▶ Try it:
Only the lines below, from the one with "# LearnKana 🇯🇵📚" through the one with "in Korean (Hangul).", are to be written out, exactly.
(Data under study Opens)
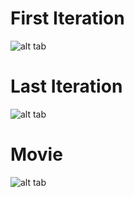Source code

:# First Iteration

![alt tab](https://user-images.githubusercontent.com/26437161/27387560-573e54ec-5699-11e7-8fa4-d51c2ce2fb51.png)

# Last Iteration

![alt tab](https://user-images.githubusercontent.com/26437161/27387559-573dc8b0-5699-11e7-826a-3fcf4719ccae.png)

# Movie

![alt tab](https://user-images.githubusercontent.com/26437161/27387561-573f2afc-5699-11e7-8204-4658cb610cb7.gif)
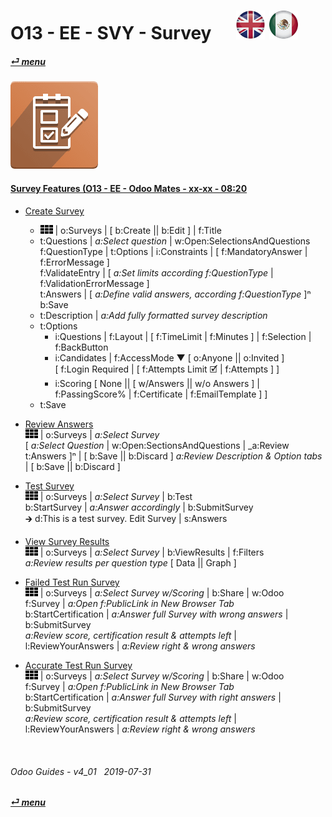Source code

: # O13 - EE - SVY - Survey &nbsp;&nbsp;&nbsp;&nbsp; [![en-uk](/doc/img/en-uk_flag_button_small.png)](/en-uk/o13/ee/svy/en-uk-o13-ee-svy-survey-guides.md) [ ![es-mx](/doc/img/es-mx_flag_button_small.png)](/es-mx/o13/ee/svy/es-mx-o13-ee-svy-survey-guides.md)
#### [_&#x23CE; menu_](/es-mx/o13/ee/es-mx-o13-ee-guides-menu.md)  
### ![svy](/doc/img/survey.png)

#### [Survey Features (O13 - EE - Odoo Mates - xx-xx - 08:20](https://youtube.com/embed/hFTR26TL0gA?autoplay=1&start=0&end=0&rel=0&nocount)<br>

- [Create Survey](https://youtube.com/embed/hFTR26TL0gA?autoplay=1&start=0&end=1m14s&rel=0)  
  - ![apps](/doc/img/apps.png) | o:Surveys | \[ b:Create || b:Edit \] | f:Title  
  - t:Questions | _a:Select question_ | w:Open:SelectionsAndQuestions  
    f:QuestionType | t:Options | i:Constraints | \[ f:MandatoryAnswer | f:ErrorMessage \]  
    f:ValidateEntry | \[ _a:Set limits according f:QuestionType_ | f:ValidationErrorMessage \]  
    t:Answers | \[ _a:Define valid answers, according f:QuestionType_ ]&#x207F;  
    b:Save  
  - t:Description | _a:Add fully formatted survey description_  
  - t:Options  
    - i:Questions | f:Layout | \[ f:TimeLimit | f:Minutes ] | f:Selection | f:BackButton  
    - i:Candidates | f:AccessMode &#x25BC; \[ o:Anyone || o:Invited \]  
      \[ f:Login Required | \[ f:Attempts Limit &#x1F5F9; | f:Attempts \] \]  
    - i:Scoring \[ None || \[ w/Answers || w/o Answers \] | f:PassingScore% | f:Certificate | f:EmailTemplate \] \]  
  - t:Save  

- [Review Answers](https://youtube.com/embed/hFTR26TL0gA?autoplay=1&start=5m22ss&end=6m24s&rel=0)  
  ![apps](/doc/img/apps.png) | o:Surveys | _a:Select Survey_  
  \[ _a:Select Question_ | w:Open:SectionsAndQuestions | _a:Review t:Answers \]&#x207F; | \[ b:Save || b:Discard \]
  _a:Review Description & Option tabs_ | \[ b:Save || b:Discard \]
  
- [Test Survey](https://youtube.com/embed/hFTR26TL0gA?autoplay=1&start=1m15s&end=2m28s&rel=0)  
  ![apps](/doc/img/apps.png) | o:Surveys | _a:Select Survey_ | b:Test  
  b:StartSurvey |  _a:Answer accordingly_ | b:SubmitSurvey  
  &#x1F872; d:This is a test survey. Edit Survey | s:Answers  

- [View Survey Results](https://youtube.com/embed/hFTR26TL0gA?autoplay=1&start=2m28ss&end=2m55s&rel=0)   
  ![apps](/doc/img/apps.png) | o:Surveys | _a:Select Survey_ | b:ViewResults | f:Filters  
  _a:Review results per question type_ \[ Data || Graph ]  

- [Failed Test Run Survey](https://youtube.com/embed/hFTR26TL0gA?autoplay=1&start=3m24s&end=4m30s&rel=0)  
  ![apps](/doc/img/apps.png) | o:Surveys | _a:Select Survey w/Scoring_ | b:Share | w:Odoo  
  f:Survey | _a:Open f:PublicLink in New Browser Tab_  
  b:StartCertification | _a:Answer full Survey with wrong answers_ | b:SubmitSurvey  
  _a:Review score, certification result & attempts left_ | l:ReviewYourAnswers | _a:Review right & wrong answers_  
  
- [Accurate Test Run Survey](https://youtube.com/embed/hFTR26TL0gA?autoplay=1&start=7m13s&end=0&rel=0)  
  ![apps](/doc/img/apps.png) | o:Surveys | _a:Select Survey w/Scoring_ | b:Share | w:Odoo  
  f:Survey | _a:Open f:PublicLink in New Browser Tab_  
  b:StartCertification | _a:Answer full Survey with right answers_ | b:SubmitSurvey  
  _a:Review score, certification result & attempts left_ | l:ReviewYourAnswers | _a:Review right & wrong answers_  

<br>

###### Odoo Guides - v4_01 &nbsp; 2019-07-31  
**[_&#x23CE; menu_](/es-mx/o13/ee/es-mx-o13-ee-guides-menu.md)**  
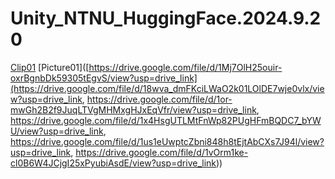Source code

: # Unity_NTNU_HuggingFace.2024.9.20
[Clip01](https://drive.google.com/file/d/1Mj7OlH25ouir-oxrBgnbDk59305tEgvS/view?usp=drive_link)
[Picture01]([https://drive.google.com/file/d/1Mj7OlH25ouir-oxrBgnbDk59305tEgvS/view?usp=drive_link](https://drive.google.com/file/d/18wva_dmFKciLWaO2k01LOlDE7wje0vlx/view?usp=drive_link, https://drive.google.com/file/d/1or-mwGh2B2f9JuqLTVgMHMxgHJxEqVfr/view?usp=drive_link, https://drive.google.com/file/d/1x4HsgUTLMtFnWp82PUgHFmBQDC7_bYWU/view?usp=drive_link, https://drive.google.com/file/d/1us1eUwptcZbni848h8tEjtAbCXs7J94l/view?usp=drive_link, https://drive.google.com/file/d/1vOrm1ke-cl0B6W4JCjgI25xPyubiAsdE/view?usp=drive_link))
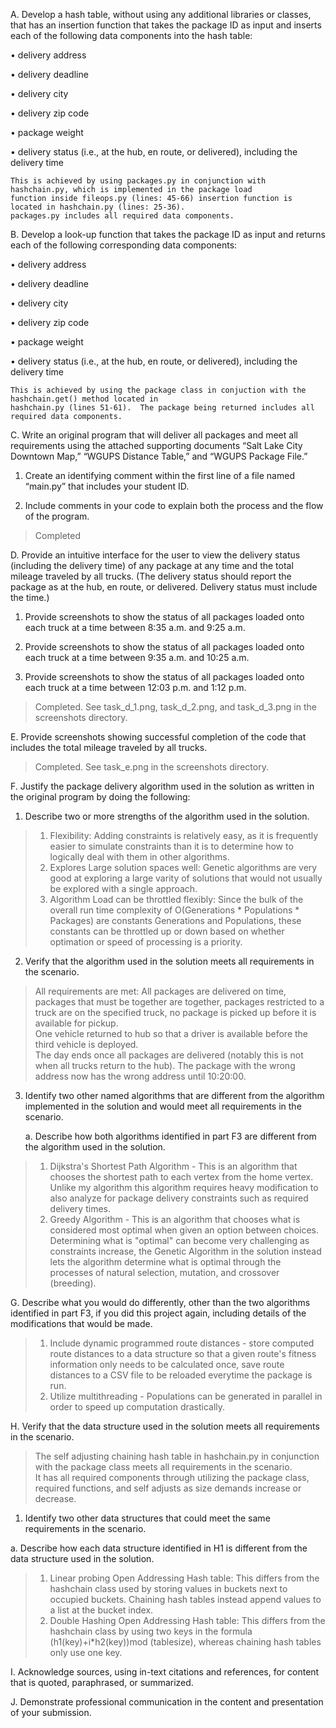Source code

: A.  Develop a hash table, without using any additional libraries or classes, that has an insertion function that takes the package ID as input and inserts each of the following data components into the hash table:

•   delivery address

•   delivery deadline

•   delivery city

•   delivery zip code

•   package weight

•   delivery status (i.e., at the hub, en route, or delivered), including the delivery time

    This is achieved by using packages.py in conjunction with hashchain.py, which is implemented in the package load 
    function inside fileops.py (lines: 45-66) insertion function is located in hashchain.py (lines: 25-36).  
    packages.py includes all required data components.

B.  Develop a look-up function that takes the package ID as input and returns each of the following corresponding data components:

•   delivery address

•   delivery deadline

•   delivery city

•   delivery zip code

•   package weight

•   delivery status (i.e., at the hub, en route, or delivered), including the delivery time

    This is achieved by using the package class in conjuction with the hashchain.get() method located in 
    hashchain.py (lines 51-61).  The package being returned includes all required data components.

C.  Write an original program that will deliver all packages and meet all requirements using the attached supporting documents “Salt Lake City Downtown Map,” “WGUPS Distance Table,” and “WGUPS Package File.”

1.  Create an identifying comment within the first line of a file named “main.py” that includes your student ID.

2.  Include comments in your code to explain both the process and the flow of the program.

>Completed

D.  Provide an intuitive interface for the user to view the delivery status (including the delivery time) of any package at any time and the total mileage traveled by all trucks. (The delivery status should report the package as at the hub, en route, or delivered. Delivery status must include the time.)

1.  Provide screenshots to show the status of all packages loaded onto each truck at a time between 8:35 a.m. and 9:25 a.m.

2.  Provide screenshots to show the status of all packages loaded onto each truck at a time between 9:35 a.m. and 10:25 a.m.

3.  Provide screenshots to show the status of all packages loaded onto each truck at a time between 12:03 p.m. and 1:12 p.m.

>Completed.  See task_d_1.png, task_d_2.png, and task_d_3.png in the screenshots directory.

E.  Provide screenshots showing successful completion of the code that includes the total mileage traveled by all trucks.

>Completed. See task_e.png in the screenshots directory.

F.  Justify the package delivery algorithm used in the solution as written in the original program by doing the following:

1.  Describe two or more strengths of the algorithm used in the solution.


>1. Flexibility:  Adding constraints is relatively easy, as it is frequently easier to simulate constraints than it is 
    to determine how to logically deal with them in other algorithms.
>2. Explores Large solution spaces well:  Genetic algorithms are very good at exploring a large varity of solutions that 
    would not usually be explored with a single approach.
>3. Algorithm Load can be throttled flexibly:  Since the bulk of the overall run time complexity of 
    O(Generations * Populations * Packages) are constants Generations and Populations, these 
    constants can be throttled up or down based on whether optimation or speed of processing is a priority.

2.  Verify that the algorithm used in the solution meets all requirements in the scenario.
>All requirements are met: All packages are delivered on time, packages that must be together are together, packages 
 restricted to a truck are on the specified truck, no package is picked up before it is available for pickup.  
 One vehicle returned to hub so that a driver is available before the third vehicle is deployed.  
 The day ends once all packages are delivered (notably this is not when all trucks return to the hub). The package with the wrong
 address now has the wrong address until 10:20:00.

3.  Identify two other named algorithms that are different from the algorithm implemented in the solution and would meet all requirements in the scenario.

    a.  Describe how both algorithms identified in part F3 are different from the algorithm used in the solution.

>1. Dijkstra's Shortest Path Algorithm -  This is an algorithm that chooses the shortest path to each vertex from the home vertex.  
    Unlike my algorithm this algorithm requires heavy modification to also analyze for package delivery constraints such as required delivery times.
>2. Greedy Algorithm -  This is an algorithm that chooses what is considered most optimal when given an option between choices. 
    Determining what is "optimal" can become very challenging as constraints increase, the Genetic Algorithm in the solution instead lets the algorithm determine what is optimal through the processes of natural selection, mutation, and crossover (breeding).

G.  Describe what you would do differently, other than the two algorithms identified in part F3, if you did this project again, including details of the modifications that would be made.

>1. Include dynamic programmed route distances - store computed route distances to a data structure so that a given route's fitness 
    information only needs to be calculated once, save route distances to a CSV file to be reloaded everytime the package is run.
>2. Utilize multithreading - Populations can be generated in parallel in order to speed up computation drastically.

H.  Verify that the data structure used in the solution meets all requirements in the scenario.

>The self adjusting chaining hash table in hashchain.py in conjunction with the package class meets all requirements in the scenario.  
 It has all required components through utilizing the package class, required functions, and self adjusts as size demands increase or decrease.

1.  Identify two other data structures that could meet the same requirements in the scenario.

a.  Describe how each data structure identified in H1 is different from the data structure used in the solution.

>1. Linear probing Open Addressing Hash table:  This differs from the hashchain class used by storing values in buckets next to occupied 
    buckets.  Chaining hash tables instead append values to a list at the bucket index.
>2. Double Hashing Open Addressing Hash table:  This differs from the hashchain class by using two keys in the formula 
    (h1(key)+i*h2(key))mod (tablesize), whereas chaining hash tables only use one key.

I.  Acknowledge sources, using in-text citations and references, for content that is quoted, paraphrased, or summarized.

J.  Demonstrate professional communication in the content and presentation of your submission.
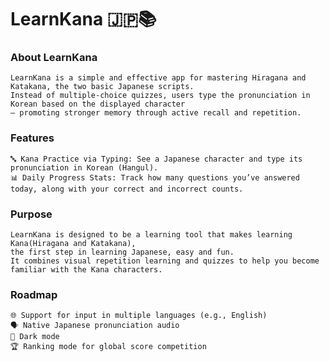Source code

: # LearnKana 🇯🇵📚
### About LearnKana

	LearnKana is a simple and effective app for mastering Hiragana and Katakana, the two basic Japanese scripts.
	Instead of multiple-choice quizzes, users type the pronunciation in Korean based on the displayed character
	— promoting stronger memory through active recall and repetition.

### Features

	🔤 Kana Practice via Typing: See a Japanese character and type its pronunciation in Korean (Hangul).
	📊 Daily Progress Stats: Track how many questions you’ve answered today, along with your correct and incorrect counts.

### Purpose

	LearnKana is designed to be a learning tool that makes learning Kana(Hiragana and Katakana),
 	the first step in learning Japanese, easy and fun.
 	It combines visual repetition learning and quizzes to help you become familiar with the Kana characters.

### Roadmap

	🌐 Support for input in multiple languages (e.g., English)
	🗣️ Native Japanese pronunciation audio
	🌙 Dark mode
	🏆 Ranking mode for global score competition
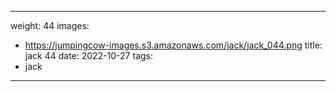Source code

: 
---
weight: 44
images:
- https://jumpingcow-images.s3.amazonaws.com/jack/jack_044.png
title: jack 44
date: 2022-10-27
tags:
- jack
---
(Data under study Closes)
▶ Answer box:
: # LearnKana 🇯🇵📚
### About LearnKana

	LearnKana is a simple and effective app for mastering Hiragana and Katakana, the two basic Japanese scripts.
	Instead of multiple-choice quizzes, users type the pronunciation in Korean based on the displayed character
	— promoting stronger memory through active recall and repetition.

### Features

	🔤 Kana Practice via Typing: See a Japanese character and type its pronunciation in Korean (Hangul).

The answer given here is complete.